Ischemia/reperfusion injury plays an important role in the pathogenesis of abdominal compartment syndrome, which is characterized by increased intra-abdominal pressure. The aim of this study was to investigate whether octreotide, a synthetic somatostatin analogue, improves the reperfusion injury after decompression of acute abdominal hypertension. This study was carried out in Wistar albino rats.

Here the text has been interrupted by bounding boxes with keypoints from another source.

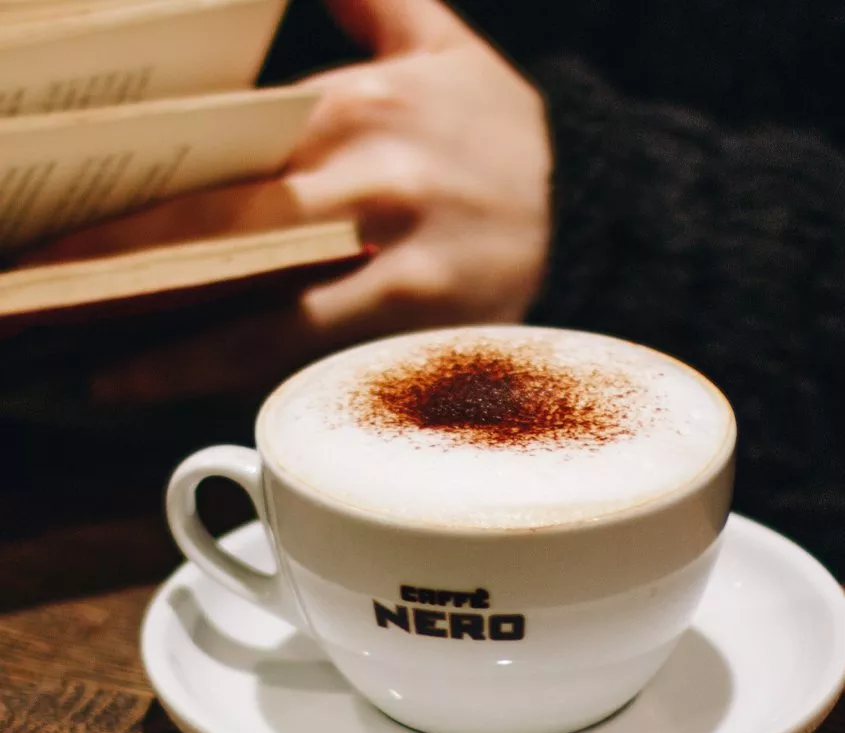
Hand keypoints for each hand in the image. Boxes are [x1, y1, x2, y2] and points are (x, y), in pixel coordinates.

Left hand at [39, 0, 551, 403]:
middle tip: (36, 288)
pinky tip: (171, 388)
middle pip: (223, 216)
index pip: (223, 133)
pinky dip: (233, 371)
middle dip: (121, 253)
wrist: (599, 209)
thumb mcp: (443, 42)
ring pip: (258, 294)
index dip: (135, 169)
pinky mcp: (419, 318)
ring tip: (86, 358)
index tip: (58, 199)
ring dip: (165, 330)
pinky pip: (310, 348)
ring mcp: (396, 253)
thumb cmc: (505, 134)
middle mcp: (371, 174)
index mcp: (362, 103)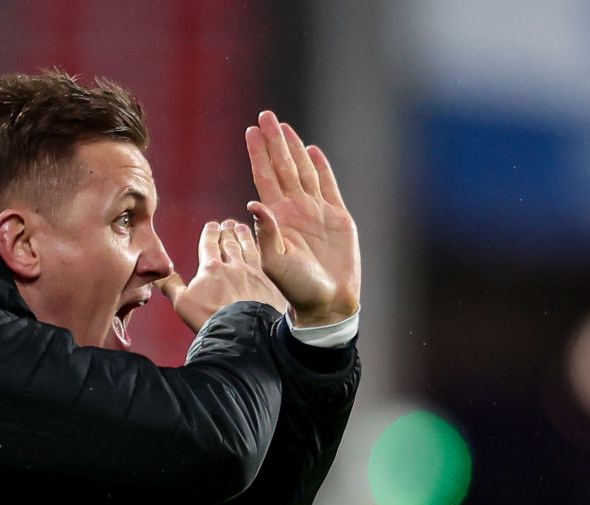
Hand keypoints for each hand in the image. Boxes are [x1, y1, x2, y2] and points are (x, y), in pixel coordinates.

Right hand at [157, 219, 286, 333]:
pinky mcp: (268, 282)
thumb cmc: (209, 318)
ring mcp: (253, 273)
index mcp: (211, 268)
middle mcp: (233, 266)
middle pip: (229, 243)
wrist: (241, 330)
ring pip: (247, 248)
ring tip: (241, 228)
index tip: (212, 225)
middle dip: (227, 232)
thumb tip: (158, 275)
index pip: (209, 245)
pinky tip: (261, 247)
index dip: (210, 233)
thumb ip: (171, 286)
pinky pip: (263, 259)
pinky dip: (260, 249)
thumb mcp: (182, 303)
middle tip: (227, 223)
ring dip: (244, 236)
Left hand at [245, 111, 360, 327]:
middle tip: (266, 116)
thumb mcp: (275, 263)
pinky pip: (328, 186)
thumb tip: (254, 204)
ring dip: (294, 148)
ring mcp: (316, 212)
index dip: (259, 154)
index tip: (251, 130)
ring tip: (285, 126)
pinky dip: (320, 167)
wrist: (327, 303)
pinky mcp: (337, 218)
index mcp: (277, 218)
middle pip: (282, 167)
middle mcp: (294, 210)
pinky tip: (312, 151)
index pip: (265, 177)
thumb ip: (266, 234)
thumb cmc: (297, 289)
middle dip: (274, 141)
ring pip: (303, 172)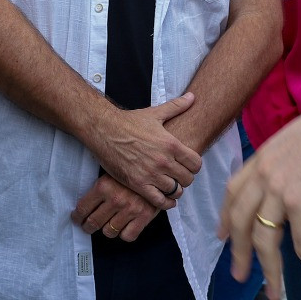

With the rats under anesthesia, an arterial catheter was inserted intraperioneally and with the use of an aneroid manometer connected to the catheter, intra-abdominal pressure was kept at 20 mm Hg (ischemia group) for 1 hour. In the ischemia/reperfusion group, pressure applied for 1 hour was decompressed and a 1-hour reperfusion period was allowed. In another ischemia/reperfusion group, octreotide was administered (50 microg/kg intraperitoneally) immediately before the decompression of intra-abdominal pressure. At the end of the experiment, liver and intestinal tissues were taken and malondialdehyde (an index of lipid peroxidation) and glutathione (a key to antioxidant) levels and myeloperoxidase (an index of tissue neutrophil infiltration) activity were estimated. The results demonstrated that tissue levels of malondialdehyde and myeloperoxidase activity were elevated, whereas glutathione levels were reduced in both the ischemia and ischemia/reperfusion groups. Octreotide treatment reversed these oxidant responses. In conclusion, increased intra-abdominal pressure causes oxidative organ damage and octreotide, by controlling the reperfusion of abdominal organs and inhibiting neutrophil infiltration, could improve the reperfusion-induced oxidative damage. Therefore its therapeutic role as a "reperfusion injury-limiting" agent must be further elucidated in intra-aortic pressure-induced abdominal organ injury.